Vitamine qui réduit le risque de cancer

Les niveaux élevés de vitamine D réduisent le risque de cancer du bulbe de 31%, une nouvelle étude internationale a été trouvée. La vitamine trouvée dans les poissons gras et la lumière du soleil renforce la résistance aux tumeurs de l'estomac en bloquant une porte commune à travers laquelle les cellules du cancer passent et est [...]
La vitamine trouvée dans les poissons gras et le soleil renforce la résistance aux tumeurs de l'estomac en bloquant une porte commune à travers laquelle les cellules cancéreuses passent et est plus protectrice des femmes.
Le rapport de la Harvard School of Public Health TH Chan pèse sur une théorie longtemps éprouvée qui n'a pas encore été prouvée.
Il suggère également que la quantité idéale de vitamine D que nous devrions avoir dans notre corps peut être plus élevée que les lignes directrices actuelles suggèrent.

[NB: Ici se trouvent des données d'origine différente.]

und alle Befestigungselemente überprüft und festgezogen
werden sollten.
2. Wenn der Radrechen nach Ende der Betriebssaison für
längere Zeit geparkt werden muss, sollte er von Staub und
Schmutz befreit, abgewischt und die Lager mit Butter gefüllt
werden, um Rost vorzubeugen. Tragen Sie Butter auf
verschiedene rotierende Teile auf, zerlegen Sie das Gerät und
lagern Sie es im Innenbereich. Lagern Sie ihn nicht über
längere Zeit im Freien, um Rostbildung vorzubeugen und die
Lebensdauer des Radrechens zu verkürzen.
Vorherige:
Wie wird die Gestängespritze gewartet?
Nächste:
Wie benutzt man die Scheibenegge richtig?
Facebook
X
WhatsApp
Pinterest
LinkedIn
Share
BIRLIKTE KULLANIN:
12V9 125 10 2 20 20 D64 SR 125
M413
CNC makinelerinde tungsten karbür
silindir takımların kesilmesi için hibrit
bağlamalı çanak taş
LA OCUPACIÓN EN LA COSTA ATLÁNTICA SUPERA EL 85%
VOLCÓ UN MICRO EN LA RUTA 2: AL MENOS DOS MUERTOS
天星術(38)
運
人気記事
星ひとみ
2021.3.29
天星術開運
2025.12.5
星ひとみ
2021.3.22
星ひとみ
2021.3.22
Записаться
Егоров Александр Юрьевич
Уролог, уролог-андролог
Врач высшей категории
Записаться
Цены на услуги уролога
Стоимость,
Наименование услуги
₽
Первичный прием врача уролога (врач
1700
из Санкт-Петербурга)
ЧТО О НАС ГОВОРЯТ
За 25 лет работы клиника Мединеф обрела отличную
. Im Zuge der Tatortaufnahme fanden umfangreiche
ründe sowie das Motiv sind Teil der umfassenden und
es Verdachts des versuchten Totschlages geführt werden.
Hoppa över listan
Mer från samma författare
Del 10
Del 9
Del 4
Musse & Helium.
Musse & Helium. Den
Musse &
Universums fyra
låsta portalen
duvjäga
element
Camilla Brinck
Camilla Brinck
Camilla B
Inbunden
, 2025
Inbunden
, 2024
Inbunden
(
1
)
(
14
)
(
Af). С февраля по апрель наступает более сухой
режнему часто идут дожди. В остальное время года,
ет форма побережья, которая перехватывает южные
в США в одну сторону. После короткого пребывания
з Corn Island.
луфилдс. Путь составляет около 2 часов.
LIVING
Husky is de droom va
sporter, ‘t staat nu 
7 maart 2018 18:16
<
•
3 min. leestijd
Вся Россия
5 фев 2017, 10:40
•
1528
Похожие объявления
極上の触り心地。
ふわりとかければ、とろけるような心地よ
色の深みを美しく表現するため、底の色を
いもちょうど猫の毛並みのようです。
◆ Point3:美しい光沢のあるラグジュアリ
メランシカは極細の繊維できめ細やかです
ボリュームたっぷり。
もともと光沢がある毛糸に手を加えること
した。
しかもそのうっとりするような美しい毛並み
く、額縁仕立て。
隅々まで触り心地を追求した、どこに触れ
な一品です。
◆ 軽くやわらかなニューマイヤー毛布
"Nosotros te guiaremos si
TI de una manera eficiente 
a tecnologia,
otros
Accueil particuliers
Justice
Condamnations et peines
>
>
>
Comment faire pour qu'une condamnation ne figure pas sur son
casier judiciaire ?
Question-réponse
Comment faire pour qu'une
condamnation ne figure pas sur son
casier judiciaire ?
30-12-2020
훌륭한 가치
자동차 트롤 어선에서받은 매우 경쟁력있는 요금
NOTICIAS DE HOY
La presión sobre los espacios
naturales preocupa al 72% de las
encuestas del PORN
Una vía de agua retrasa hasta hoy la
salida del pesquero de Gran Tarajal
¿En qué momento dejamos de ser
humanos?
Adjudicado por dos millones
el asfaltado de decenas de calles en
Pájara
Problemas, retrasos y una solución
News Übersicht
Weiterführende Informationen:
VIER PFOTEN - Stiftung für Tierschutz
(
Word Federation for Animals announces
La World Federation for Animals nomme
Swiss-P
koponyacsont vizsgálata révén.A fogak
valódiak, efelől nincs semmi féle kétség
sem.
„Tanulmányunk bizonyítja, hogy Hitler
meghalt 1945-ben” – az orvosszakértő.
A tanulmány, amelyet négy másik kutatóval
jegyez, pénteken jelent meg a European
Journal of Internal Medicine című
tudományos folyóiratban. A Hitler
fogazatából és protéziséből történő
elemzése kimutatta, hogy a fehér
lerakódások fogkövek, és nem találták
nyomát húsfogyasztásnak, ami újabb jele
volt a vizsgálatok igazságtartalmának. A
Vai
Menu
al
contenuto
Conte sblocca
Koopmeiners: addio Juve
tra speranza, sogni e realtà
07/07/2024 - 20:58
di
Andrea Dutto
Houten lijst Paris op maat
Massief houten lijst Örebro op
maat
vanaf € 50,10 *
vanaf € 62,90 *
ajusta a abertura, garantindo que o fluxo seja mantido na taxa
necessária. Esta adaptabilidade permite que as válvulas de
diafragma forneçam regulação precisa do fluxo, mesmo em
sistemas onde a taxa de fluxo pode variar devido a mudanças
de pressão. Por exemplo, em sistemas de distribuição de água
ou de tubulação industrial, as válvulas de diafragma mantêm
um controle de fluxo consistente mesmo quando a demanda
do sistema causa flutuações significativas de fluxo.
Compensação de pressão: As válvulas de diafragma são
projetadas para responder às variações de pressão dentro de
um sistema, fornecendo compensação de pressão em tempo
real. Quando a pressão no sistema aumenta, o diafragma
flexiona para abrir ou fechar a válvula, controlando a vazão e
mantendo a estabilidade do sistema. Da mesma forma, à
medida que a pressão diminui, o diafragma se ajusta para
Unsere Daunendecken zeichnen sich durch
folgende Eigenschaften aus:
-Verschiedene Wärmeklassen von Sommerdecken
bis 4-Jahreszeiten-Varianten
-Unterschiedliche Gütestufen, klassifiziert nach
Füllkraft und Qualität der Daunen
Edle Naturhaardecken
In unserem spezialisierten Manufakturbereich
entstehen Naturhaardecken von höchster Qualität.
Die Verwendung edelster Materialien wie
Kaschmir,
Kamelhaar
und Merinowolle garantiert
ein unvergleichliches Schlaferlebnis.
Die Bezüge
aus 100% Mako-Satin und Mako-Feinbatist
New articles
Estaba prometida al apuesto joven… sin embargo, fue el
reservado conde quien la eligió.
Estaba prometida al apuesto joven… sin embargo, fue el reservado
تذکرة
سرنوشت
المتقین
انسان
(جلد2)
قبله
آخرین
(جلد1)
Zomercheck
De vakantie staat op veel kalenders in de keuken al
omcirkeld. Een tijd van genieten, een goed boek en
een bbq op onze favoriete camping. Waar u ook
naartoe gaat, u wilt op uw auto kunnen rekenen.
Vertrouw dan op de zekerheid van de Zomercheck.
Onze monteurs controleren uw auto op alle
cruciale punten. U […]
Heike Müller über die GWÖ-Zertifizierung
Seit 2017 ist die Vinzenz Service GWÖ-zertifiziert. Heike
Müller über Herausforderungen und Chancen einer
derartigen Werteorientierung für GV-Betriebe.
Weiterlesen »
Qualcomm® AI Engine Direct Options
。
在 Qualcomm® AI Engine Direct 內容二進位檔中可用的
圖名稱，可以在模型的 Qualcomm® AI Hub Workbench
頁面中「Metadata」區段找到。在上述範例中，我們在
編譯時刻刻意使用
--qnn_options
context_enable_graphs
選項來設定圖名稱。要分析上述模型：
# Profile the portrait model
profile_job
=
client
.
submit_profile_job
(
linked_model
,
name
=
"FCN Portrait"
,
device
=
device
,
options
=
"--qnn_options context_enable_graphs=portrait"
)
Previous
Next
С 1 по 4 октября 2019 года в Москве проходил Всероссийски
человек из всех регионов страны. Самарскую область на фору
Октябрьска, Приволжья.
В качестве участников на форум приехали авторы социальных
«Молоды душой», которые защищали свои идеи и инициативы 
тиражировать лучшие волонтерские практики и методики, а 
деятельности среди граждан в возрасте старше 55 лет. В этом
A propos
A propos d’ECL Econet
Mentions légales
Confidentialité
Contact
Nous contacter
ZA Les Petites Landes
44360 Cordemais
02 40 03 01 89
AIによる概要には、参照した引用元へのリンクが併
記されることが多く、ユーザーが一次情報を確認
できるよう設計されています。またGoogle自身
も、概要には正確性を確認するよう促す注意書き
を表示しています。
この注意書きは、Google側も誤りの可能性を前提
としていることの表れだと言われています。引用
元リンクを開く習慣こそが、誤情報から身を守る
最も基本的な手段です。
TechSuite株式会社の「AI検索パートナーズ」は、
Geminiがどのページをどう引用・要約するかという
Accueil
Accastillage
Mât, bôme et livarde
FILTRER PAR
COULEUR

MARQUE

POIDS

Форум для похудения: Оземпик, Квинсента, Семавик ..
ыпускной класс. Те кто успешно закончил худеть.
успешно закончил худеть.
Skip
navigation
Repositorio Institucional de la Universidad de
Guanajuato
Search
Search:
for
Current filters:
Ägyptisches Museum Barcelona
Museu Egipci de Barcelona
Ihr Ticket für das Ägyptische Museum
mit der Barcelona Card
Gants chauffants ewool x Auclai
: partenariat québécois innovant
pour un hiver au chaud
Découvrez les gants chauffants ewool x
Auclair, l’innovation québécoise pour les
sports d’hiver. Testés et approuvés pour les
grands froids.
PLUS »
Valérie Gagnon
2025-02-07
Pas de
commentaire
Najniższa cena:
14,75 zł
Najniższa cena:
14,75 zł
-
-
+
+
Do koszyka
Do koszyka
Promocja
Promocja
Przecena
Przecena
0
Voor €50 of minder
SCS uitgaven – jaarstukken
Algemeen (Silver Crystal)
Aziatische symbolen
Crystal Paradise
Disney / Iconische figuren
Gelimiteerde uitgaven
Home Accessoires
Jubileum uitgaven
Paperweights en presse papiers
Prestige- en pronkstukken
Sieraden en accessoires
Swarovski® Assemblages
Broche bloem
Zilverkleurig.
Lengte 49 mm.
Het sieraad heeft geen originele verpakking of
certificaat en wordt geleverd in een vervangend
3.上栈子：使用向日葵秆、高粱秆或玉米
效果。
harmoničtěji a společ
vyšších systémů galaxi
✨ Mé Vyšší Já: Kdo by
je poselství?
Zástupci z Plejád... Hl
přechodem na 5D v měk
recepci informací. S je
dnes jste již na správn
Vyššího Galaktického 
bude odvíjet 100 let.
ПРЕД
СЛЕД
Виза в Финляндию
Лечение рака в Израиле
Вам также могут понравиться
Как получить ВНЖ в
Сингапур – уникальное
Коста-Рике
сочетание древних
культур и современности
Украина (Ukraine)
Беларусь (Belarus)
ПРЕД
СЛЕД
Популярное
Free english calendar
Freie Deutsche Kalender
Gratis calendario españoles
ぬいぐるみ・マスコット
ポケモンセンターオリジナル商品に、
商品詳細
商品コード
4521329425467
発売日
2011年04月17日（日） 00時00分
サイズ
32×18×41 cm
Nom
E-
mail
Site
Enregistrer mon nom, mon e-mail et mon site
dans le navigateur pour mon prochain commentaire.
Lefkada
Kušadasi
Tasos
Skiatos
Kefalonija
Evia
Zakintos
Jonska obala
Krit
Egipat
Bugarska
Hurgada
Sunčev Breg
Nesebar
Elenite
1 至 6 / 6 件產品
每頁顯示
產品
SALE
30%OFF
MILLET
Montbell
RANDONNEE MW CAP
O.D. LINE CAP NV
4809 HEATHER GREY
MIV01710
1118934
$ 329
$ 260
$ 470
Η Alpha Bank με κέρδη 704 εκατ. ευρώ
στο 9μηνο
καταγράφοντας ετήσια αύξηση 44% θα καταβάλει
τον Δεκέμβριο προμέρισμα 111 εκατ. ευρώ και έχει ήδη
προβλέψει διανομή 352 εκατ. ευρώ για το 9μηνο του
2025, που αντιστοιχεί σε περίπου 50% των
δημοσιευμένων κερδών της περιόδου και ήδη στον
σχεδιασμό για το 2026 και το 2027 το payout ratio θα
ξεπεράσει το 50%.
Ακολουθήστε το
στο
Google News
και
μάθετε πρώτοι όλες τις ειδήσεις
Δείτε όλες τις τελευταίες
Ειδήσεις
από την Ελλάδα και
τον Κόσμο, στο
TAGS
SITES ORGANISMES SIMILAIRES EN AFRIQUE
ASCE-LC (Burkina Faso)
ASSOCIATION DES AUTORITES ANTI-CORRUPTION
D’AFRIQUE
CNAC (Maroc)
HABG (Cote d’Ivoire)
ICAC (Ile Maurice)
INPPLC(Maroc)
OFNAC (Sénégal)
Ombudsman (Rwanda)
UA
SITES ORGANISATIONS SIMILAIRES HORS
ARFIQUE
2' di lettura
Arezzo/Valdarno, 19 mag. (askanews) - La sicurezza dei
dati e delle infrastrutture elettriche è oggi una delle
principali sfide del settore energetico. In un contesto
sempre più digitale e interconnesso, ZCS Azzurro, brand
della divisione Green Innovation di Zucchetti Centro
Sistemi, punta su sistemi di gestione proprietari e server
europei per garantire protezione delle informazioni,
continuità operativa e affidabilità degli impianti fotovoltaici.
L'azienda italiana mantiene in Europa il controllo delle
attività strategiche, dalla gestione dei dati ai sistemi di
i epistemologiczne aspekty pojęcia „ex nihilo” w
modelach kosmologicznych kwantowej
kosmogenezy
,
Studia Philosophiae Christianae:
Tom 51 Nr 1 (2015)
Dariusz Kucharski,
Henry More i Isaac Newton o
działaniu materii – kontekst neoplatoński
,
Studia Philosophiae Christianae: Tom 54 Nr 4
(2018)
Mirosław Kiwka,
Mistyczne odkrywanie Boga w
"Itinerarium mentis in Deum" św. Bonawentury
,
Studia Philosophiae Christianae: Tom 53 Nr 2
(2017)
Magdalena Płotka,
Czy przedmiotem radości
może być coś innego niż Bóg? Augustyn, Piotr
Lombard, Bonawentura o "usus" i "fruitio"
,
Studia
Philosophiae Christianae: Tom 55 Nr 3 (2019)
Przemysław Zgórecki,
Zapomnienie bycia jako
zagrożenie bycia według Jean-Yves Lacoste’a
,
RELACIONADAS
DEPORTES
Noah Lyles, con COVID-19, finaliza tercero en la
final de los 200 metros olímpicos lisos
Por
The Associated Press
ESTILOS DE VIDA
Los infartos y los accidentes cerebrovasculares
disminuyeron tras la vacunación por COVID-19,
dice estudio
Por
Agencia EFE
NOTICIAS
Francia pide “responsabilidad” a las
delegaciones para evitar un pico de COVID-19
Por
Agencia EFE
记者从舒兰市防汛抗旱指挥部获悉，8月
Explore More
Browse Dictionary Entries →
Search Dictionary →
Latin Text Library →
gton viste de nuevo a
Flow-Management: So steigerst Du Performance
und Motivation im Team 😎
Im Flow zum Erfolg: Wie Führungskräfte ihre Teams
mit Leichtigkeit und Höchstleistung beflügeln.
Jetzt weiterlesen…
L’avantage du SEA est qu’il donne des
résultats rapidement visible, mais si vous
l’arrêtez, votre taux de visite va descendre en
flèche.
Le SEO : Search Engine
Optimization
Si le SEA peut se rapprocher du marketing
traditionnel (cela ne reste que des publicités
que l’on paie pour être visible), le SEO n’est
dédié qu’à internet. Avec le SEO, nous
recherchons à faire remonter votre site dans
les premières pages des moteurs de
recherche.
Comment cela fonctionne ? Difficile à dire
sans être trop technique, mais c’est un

Cette étude est un autre rappel à donner la priorité à la charge de vitamine D, car environ trois quarts des Américains et un cinquième des Britanniques sont handicapés.
Bien que les vitamines soient difficiles à trouver dans les aliments naturels, les experts mettent en garde contre les ajouts qui n'ont peut-être pas été rigoureusement testés.
Dans le passé, des différences significatives entre les analyses ont rendu difficile l'intégration des données sur la vitamine D provenant de diverses études, a expliqué Regina G. Ziegler, épidémiologiste de l'Institut national du cancer et coauteur de l'étude.
Cette approche de l'étalonnage nous a permis d'examiner systématiquement le risque pour la vaste gamme de niveaux de vitamine D examinés à l'échelle internationale”, a-t-elle ajouté.
Le cancer de la cour est le troisième cancer le plus fréquent et la troisième cause de décès liés au cancer aux États-Unis, avec environ 140 250 nouveaux cas et 50 630 décès attendus en 2018.
“) Exactement, les organismes de santé ne recommandent pas de vitamine D pour prévenir le cancer de l'hortibal. Cette étude ajoute de nouvelles informations que les organismes peuvent utiliser lorsqu'ils examinent les preuves des directives sur la vitamine D et suggère que les concentrations recommandées de santé osseuse peuvent être inférieures à l'optimum pour prévenir le cancer de l'hortal”, a déclaré Marji L. McCullough, un épidémiologiste de l'American Cancer Association et le premier coauteur de l'étude.
L'étude est publiée en ligne aujourd'hui à l'Institut national du cancer.